I know amourall is the devil, but my dash pad is in need of a SERIOUS cleaning, how do i clean and restore a shine without pulling moisture out of the dash?


----------



## Steve (Mar 13, 2006)

In desperate times i would use a bit of armour all on a rag then scrub it with a dry cloth until the shine is gone and it is left clean. Zymol also used to have a dash cleaner (maybe its still out, its good). Id do the same thing with that however Zymol would leave the interior smelling like sun tan oil (or coconuts)
Using soomething like armour all once in a while for a clean dash isnt a bad thing since unless you use one of those ghey windsheil visors the sun is kicking the shit out of your dash anyway.


----------



## thestunts200sx (Jul 11, 2005)

personally I think amourall is a good product .....
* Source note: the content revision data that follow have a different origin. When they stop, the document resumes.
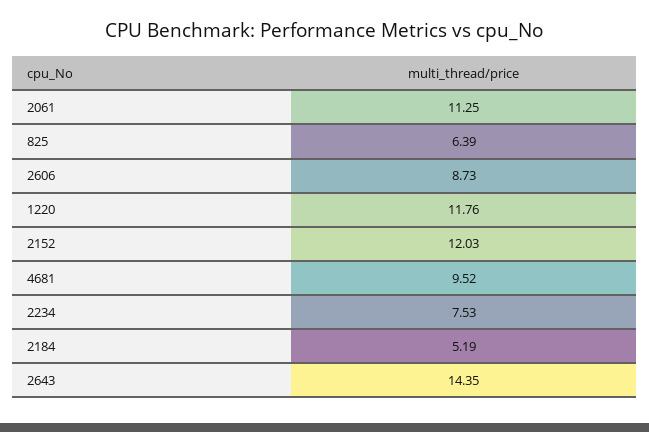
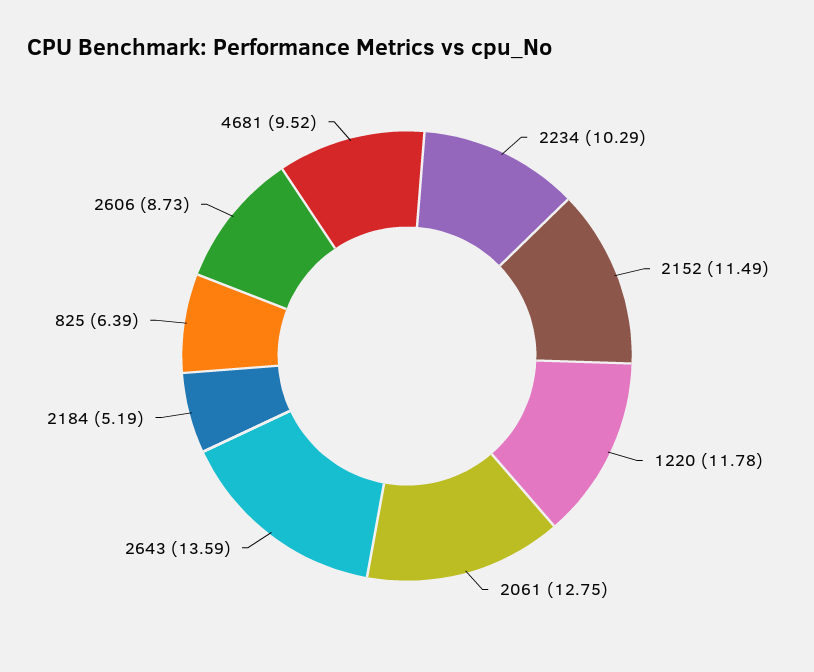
  {
-   "2061": 11.25,
+   "2061": 12.75,
    "825": 6.39,
    "2606": 8.73,
-   "1220": 11.76,
+   "1220": 11.78,
-   "2152": 12.03,
+   "2152": 11.49,
    "4681": 9.52,
-   "2234": 7.53,
+   "2234": 10.29,
    "2184": 5.19,
-   "2643": 14.35
+   "2643": 13.59
  }

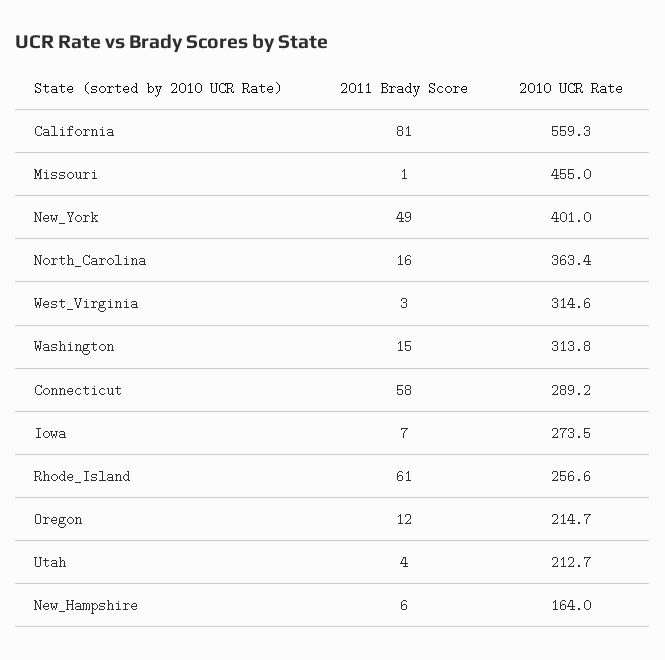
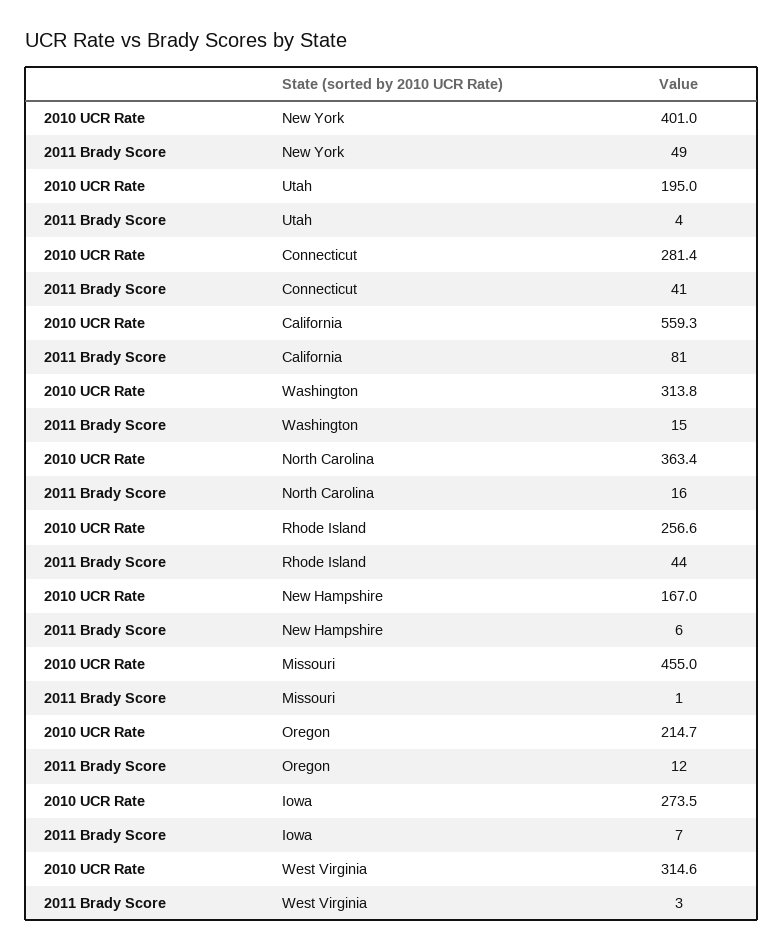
  {
    "2011 Brady Score": {
      "California": 81,
      "Missouri": 1,
      "New_York": 49,
      "North_Carolina": 16,
      "West_Virginia": 3,
      "Washington": 15,
-     "Connecticut": 58,
+     "Connecticut": 41,
      "Iowa": 7,
-     "Rhode_Island": 61,
+     "Rhode_Island": 44,
      "Oregon": 12,
      "Utah": 4,
      "New_Hampshire": 6
    },
    "2010 UCR Rate": {
      "California": 559.3,
      "Missouri": 455,
      "New_York": 401,
      "North_Carolina": 363.4,
      "West_Virginia": 314.6,
      "Washington": 313.8,
-     "Connecticut": 289.2,
+     "Connecticut": 281.4,
      "Iowa": 273.5,
      "Rhode_Island": 256.6,
      "Oregon": 214.7,
-     "Utah": 212.7,
+     "Utah": 195,
-     "New_Hampshire": 164
+     "New_Hampshire": 167
    }
  }

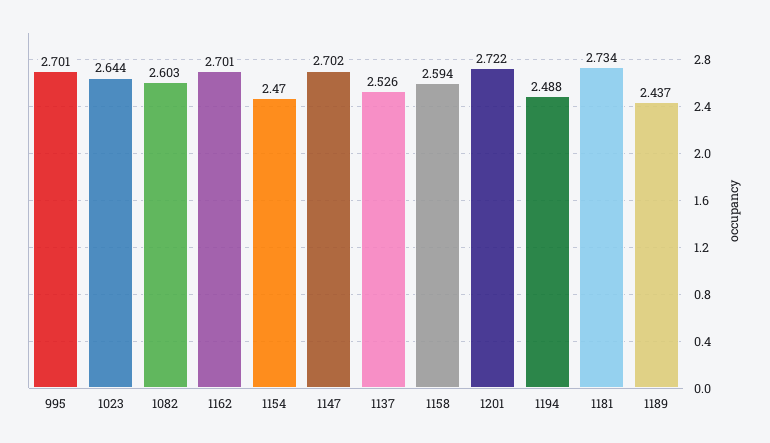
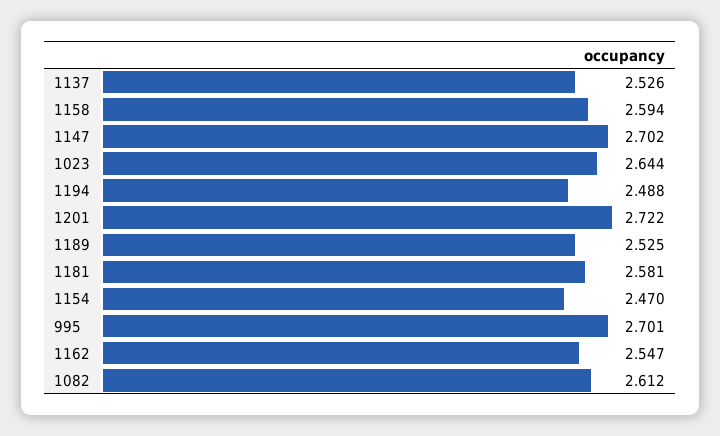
  {
    "995": 2.701,
    "1023": 2.644,
-   "1082": 2.603,
+   "1082": 2.612,
-   "1162": 2.701,
+   "1162": 2.547,
    "1154": 2.47,
    "1147": 2.702,
    "1137": 2.526,
    "1158": 2.594,
    "1201": 2.722,
    "1194": 2.488,
-   "1181": 2.734,
+   "1181": 2.581,
-   "1189": 2.437
+   "1189": 2.525
  }

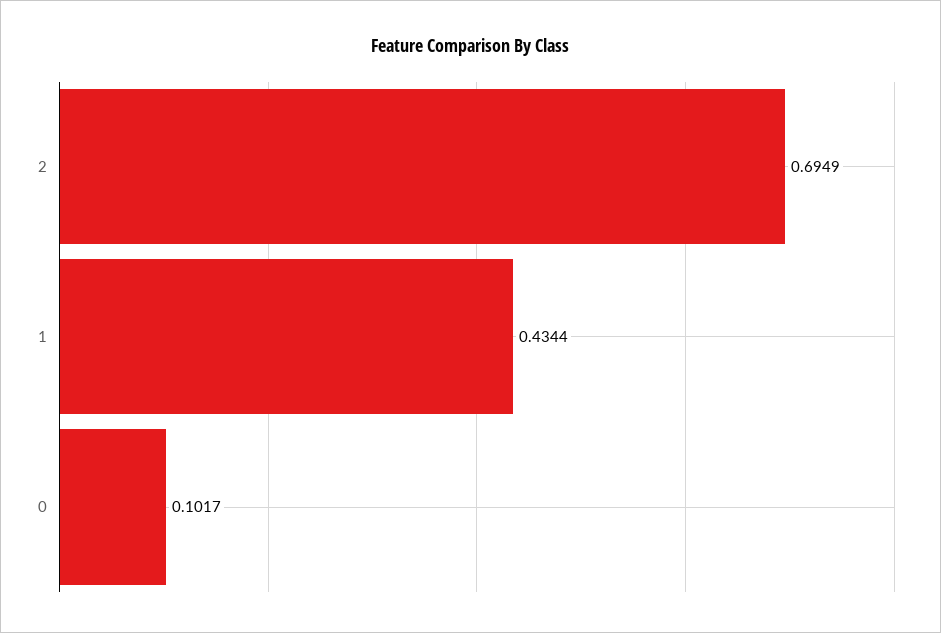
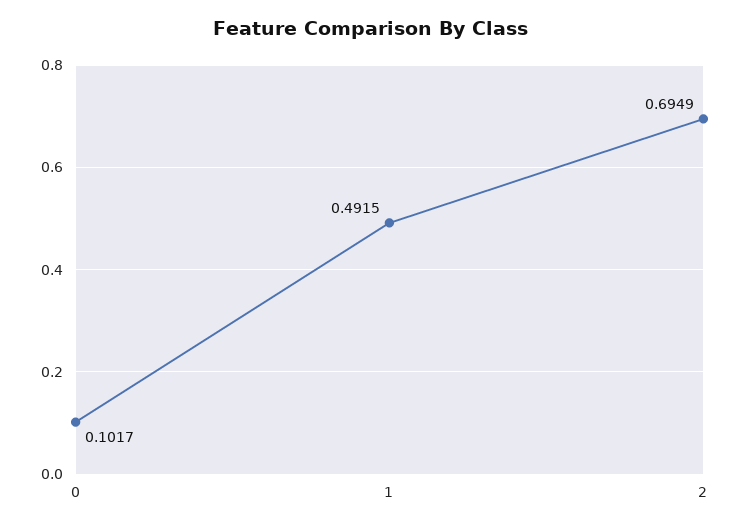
  {
    "2": 0.6949,
-   "1": 0.4344,
+   "1": 0.4915,
    "0": 0.1017
  }

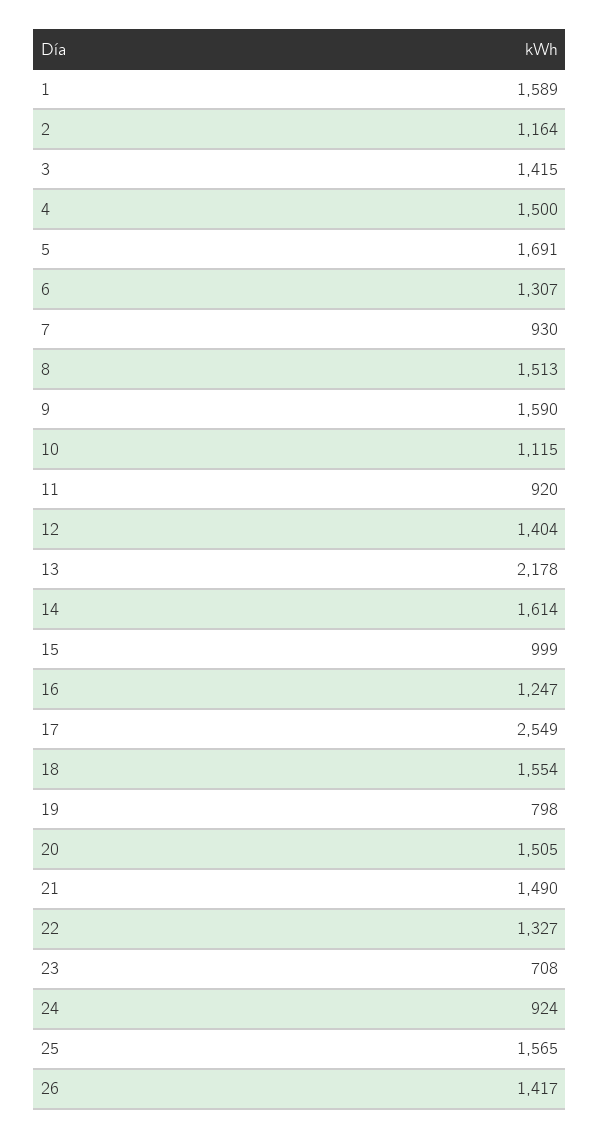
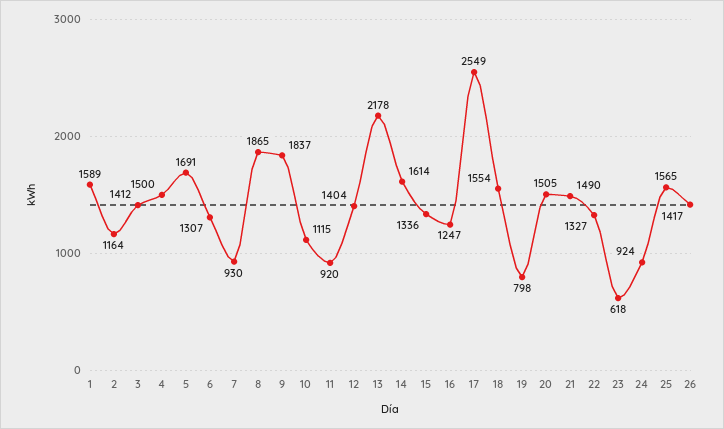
  {
    "1": 1589,
    "2": 1164,
-   "3": 1415,
+   "3": 1412,
    "4": 1500,
    "5": 1691,
    "6": 1307,
    "7": 930,
-   "8": 1513,
+   "8": 1865,
-   "9": 1590,
+   "9": 1837,
    "10": 1115,
    "11": 920,
    "12": 1404,
    "13": 2178,
    "14": 1614,
-   "15": 999,
+   "15": 1336,
    "16": 1247,
    "17": 2549,
    "18": 1554,
    "19": 798,
    "20": 1505,
    "21": 1490,
    "22": 1327,
-   "23": 708,
+   "23": 618,
    "24": 924,
    "25": 1565,
    "26": 1417
  }

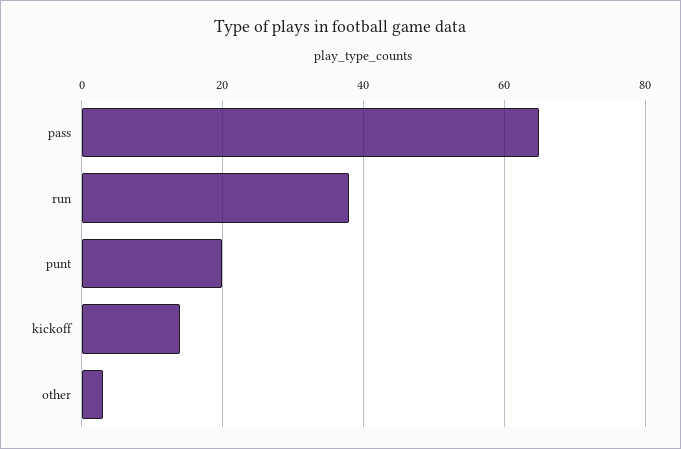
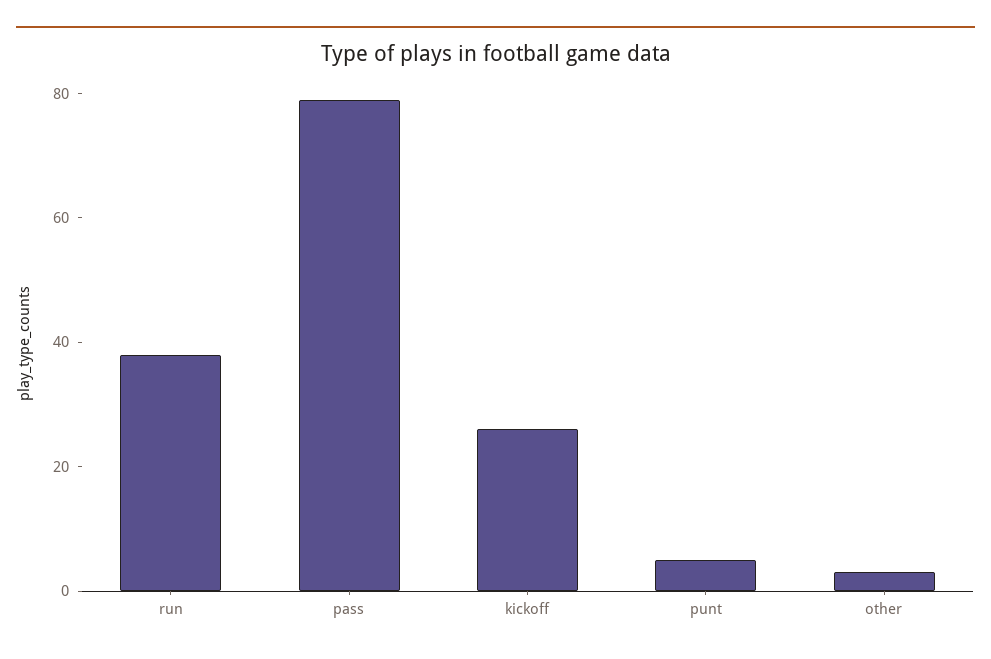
  {
-   "pass": 65,
+   "pass": 80,
    "run": 40,
-   "punt": 20,
+   "punt": 5,
-   "kickoff": 15,
+   "kickoff": 25,
    "other": 5
  }

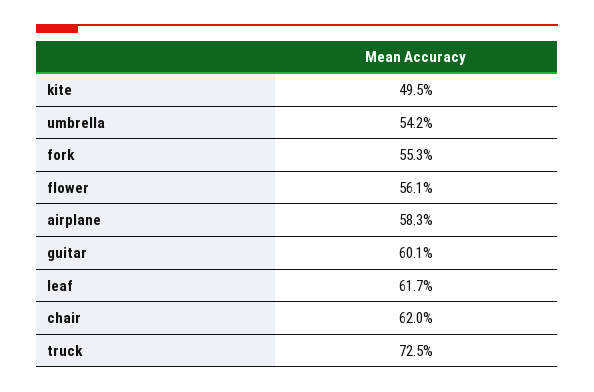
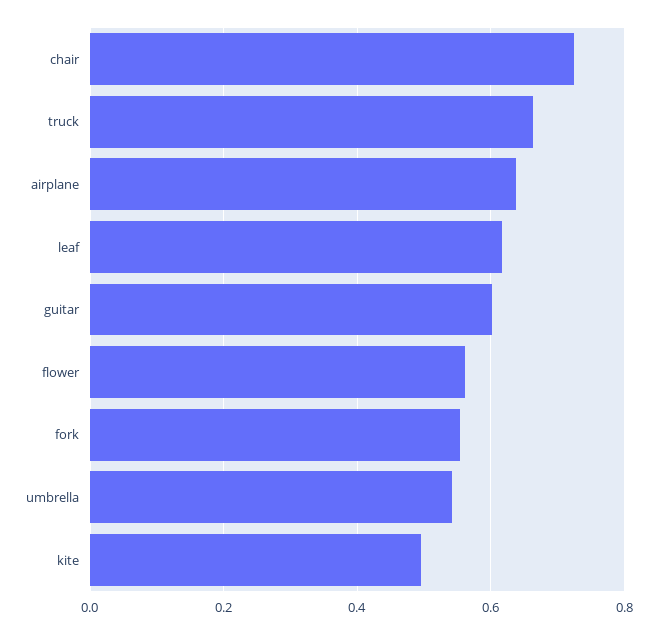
  {
    "kite": 0.495,
    "umbrella": 0.542,
    "fork": 0.553,
    "flower": 0.561,
-   "airplane": 0.583,
+   "airplane": 0.64,
    "guitar": 0.601,
    "leaf": 0.617,
-   "chair": 0.62,
+   "chair": 0.72,
-   "truck": 0.725
+   "truck": 0.66
  }

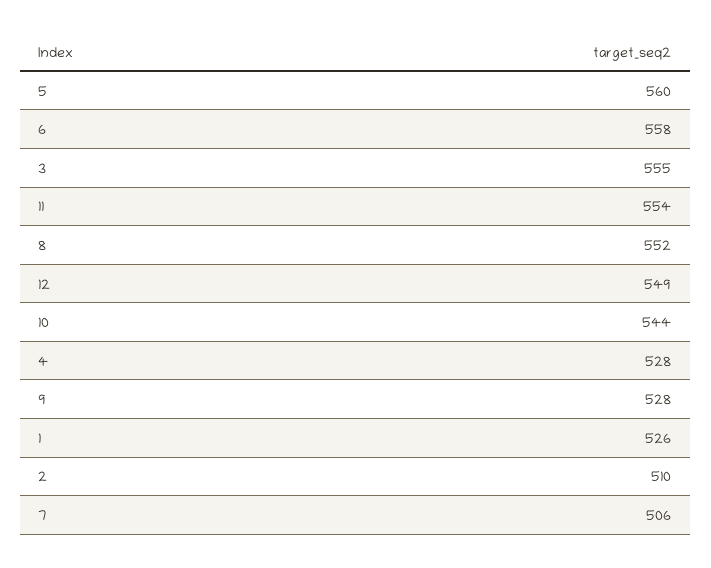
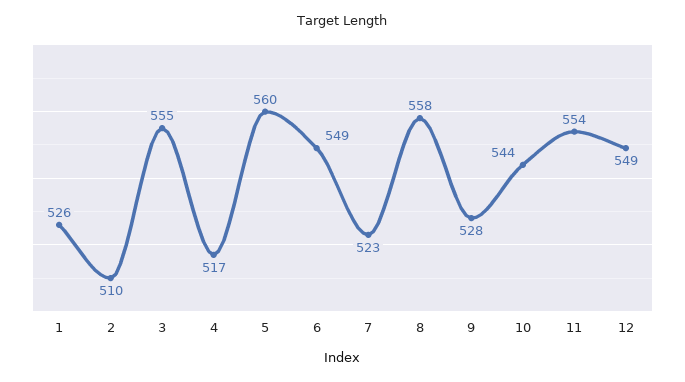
  {
    "5": 560,
-   "6": 558,
+   "6": 549,
    "3": 555,
    "11": 554,
-   "8": 552,
+   "8": 558,
    "12": 549,
    "10": 544,
-   "4": 528,
+   "4": 517,
    "9": 528,
    "1": 526,
    "2": 510,
-   "7": 506
+   "7": 523
  }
BUT, i use it in moderation... Lets say I clean my car today. Ill wipe down the interior with a warm cloth first ....then use amourall ....then next week....I use a somewhat damp cloth week after damp cloth, then armourall again the following week....this way its not building up ....and your slowly cleaning it away each week ....works really well....my interior is the orinal from 96...and up to now looks like its brand new, if not better ...

take care.


----------



## jobeken (Oct 3, 2005)

McGuire's dash foam seems to work pretty well


----------



## 200SushiX (Jul 12, 2002)

Meguiar's is the shit. Nice "neutral" smell, too.


----------



## sentrapower93 (May 11, 2002)

Vinylex works great, it cleans the surface and leaves a matte satin shine not wet/glossy. It's all i ever use for the dash/trim and tires, comes in a spray bottle or wipes. Good stuff.


----------



## psalm143 (Aug 21, 2005)

Iv Always used Armor All on mine, and it works fine. But like everyone else says, don't overdo it...


----------



## leigh08 (Aug 9, 2005)

yes, you may use some of these cleaners to clean your dash, just see to it that you use a right amount.. good luck


----------



## Dhunter (Jul 2, 2005)

Meguiers Quik Detail works great. Smells good too.


----------